On Friday afternoons the corner of Sunset and Echo Park is usually the site of the weekly Echo Park peace vigil (now in its 12th year). This week, however, special emphasis was placed on U.S. meddling in Venezuela and Ukraine. This author counted 25 people (though I left early). Flyers were handed out to the fairly heavy foot traffic. As has been the pattern lately at community demonstrations, a police car was present. (A demonstration against U.S.-backed instability in Venezuela has also been held in San Francisco:
https://www.indybay.org/newsitems/2014/03/11/18752417.php.)
“There are many different organizations here that are upset about the many U.S. interventions from Syria to Venezuela to Iraq to Afghanistan,” said John Parker of the International Action Center (
http://www.iacenter.org/) and one of this event's organizers. “And here again in the Ukraine, we're going to have an intervention that is not in the interest of working people here or over there.
“It's especially disturbing that they've spent five billion dollars—and they're going to spend more—on these Nazis. A third of the [Ukrainian] government is taken over by the Svoboda party, which is a Nazi party, a white supremacist party. They've got the confederate flag hanging up in Kiev.
“So why is the U.S. spending all of this money? Because by any means necessary they want the banks to be able to come in and take over the industry, to change the laws like they changed the free trade laws. Right now this so-called new elected government that took over in the Ukraine has said the IMF can come in, they can do their austerity programs like in Greece and Spain.
“The people in the Ukraine are seeing this, and obviously a lot of them don't like it. You don't see that here in the U.S. press, but there are a lot of demonstrations going on—one, because they don't want their country being taken over by western banks, and the other because they don't want their country taken over by Nazis, which they fought in World War II.”

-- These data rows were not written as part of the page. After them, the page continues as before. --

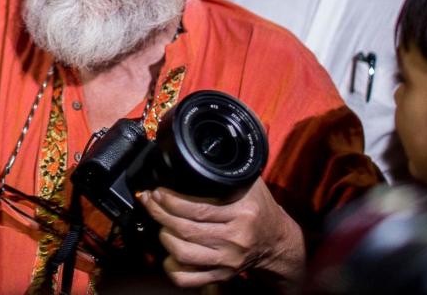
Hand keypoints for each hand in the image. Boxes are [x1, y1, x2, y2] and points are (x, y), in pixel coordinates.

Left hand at [140, 179, 304, 289]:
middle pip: (185, 230)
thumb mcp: (250, 184)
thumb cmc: (260, 208)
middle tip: (150, 201)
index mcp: (241, 214)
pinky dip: (172, 267)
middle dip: (160, 213)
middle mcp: (234, 239)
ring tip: (159, 222)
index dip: (171, 200)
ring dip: (164, 236)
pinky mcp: (221, 275)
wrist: (276, 241)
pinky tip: (168, 252)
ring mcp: (227, 261)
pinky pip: (188, 278)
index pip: (198, 209)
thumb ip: (227, 170)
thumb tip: (204, 148)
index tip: (158, 191)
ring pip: (183, 253)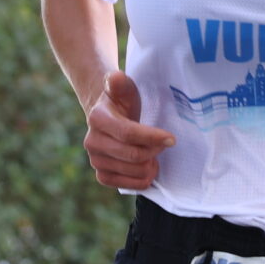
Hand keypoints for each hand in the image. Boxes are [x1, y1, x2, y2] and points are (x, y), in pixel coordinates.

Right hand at [82, 71, 173, 191]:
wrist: (107, 116)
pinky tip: (147, 169)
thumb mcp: (124, 88)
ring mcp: (95, 160)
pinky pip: (123, 184)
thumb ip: (120, 83)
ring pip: (131, 171)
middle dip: (154, 151)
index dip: (152, 137)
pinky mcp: (101, 174)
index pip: (128, 133)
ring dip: (149, 166)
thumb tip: (115, 78)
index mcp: (98, 118)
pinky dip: (140, 180)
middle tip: (164, 144)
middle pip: (132, 155)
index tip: (172, 139)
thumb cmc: (121, 102)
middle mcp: (92, 141)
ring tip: (154, 156)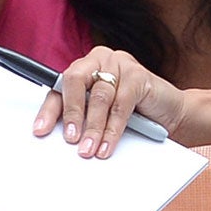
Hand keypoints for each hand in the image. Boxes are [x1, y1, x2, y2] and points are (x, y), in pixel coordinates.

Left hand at [33, 46, 185, 159]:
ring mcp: (120, 63)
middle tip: (72, 139)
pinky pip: (121, 103)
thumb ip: (83, 116)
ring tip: (90, 149)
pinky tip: (108, 144)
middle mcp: (99, 60)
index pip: (59, 87)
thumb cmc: (131, 112)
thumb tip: (63, 138)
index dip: (49, 110)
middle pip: (75, 81)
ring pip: (100, 97)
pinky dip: (114, 127)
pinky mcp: (139, 74)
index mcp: (84, 67)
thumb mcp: (100, 114)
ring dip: (94, 128)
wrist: (169, 111)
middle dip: (72, 113)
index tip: (41, 131)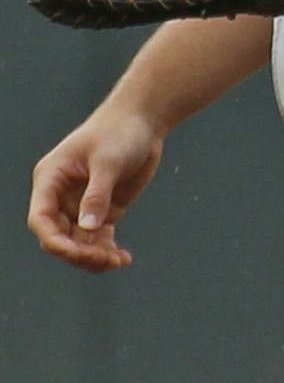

As for Venezuela, he noted that here in the U.S. “people are confused. They think, 'Oh, [they're] demonstrating against the government, so the government must be bad.' But people have to understand this government. the Bolivarian Revolution in Venezuela, is a revolution for the poor and working people. When Chavez stood up at the United Nations and said, 'I smell the sulfur [of] Bush,' that should tell them what side they're on.
“[Venezuela's Bolivarian government] provided an opportunity for all the countries of Latin America to not have to depend on the IMF and the World Bank. They have their own agreement called ALBA. So all the exploitation by the World Bank and IMF is impossible in Latin America the way it used to be. This means billions and billions of dollars that U.S. financial interests are losing. So nobody should be fooled here, especially left forces. History shows you what the U.S. is about--they're not about democracy, they're about profits by any means.”
In regards for Venezuela's protesters, “These aren't folks who are trying to push for democracy, these are folks who are trying to push for the 1%. They're making it sound as if there's all this repression against these protesters, but actually the violence is coming from these protesters. And I think they feel empowered because they're also getting a lot of money from the U.S. . . . They also have links to fascist groups in Colombia. . . . Venezuela's crime is they nationalized their oil [industry], and they're using that money for the poor. They ended illiteracy in about one year, gas prices are about 12 cents a gallon right now—the money's being used for the poor, and the 1% doesn't like that.
“For the working and poor people here, it's not in our interest as well, so we have to stand up for the Venezuelan people as well.”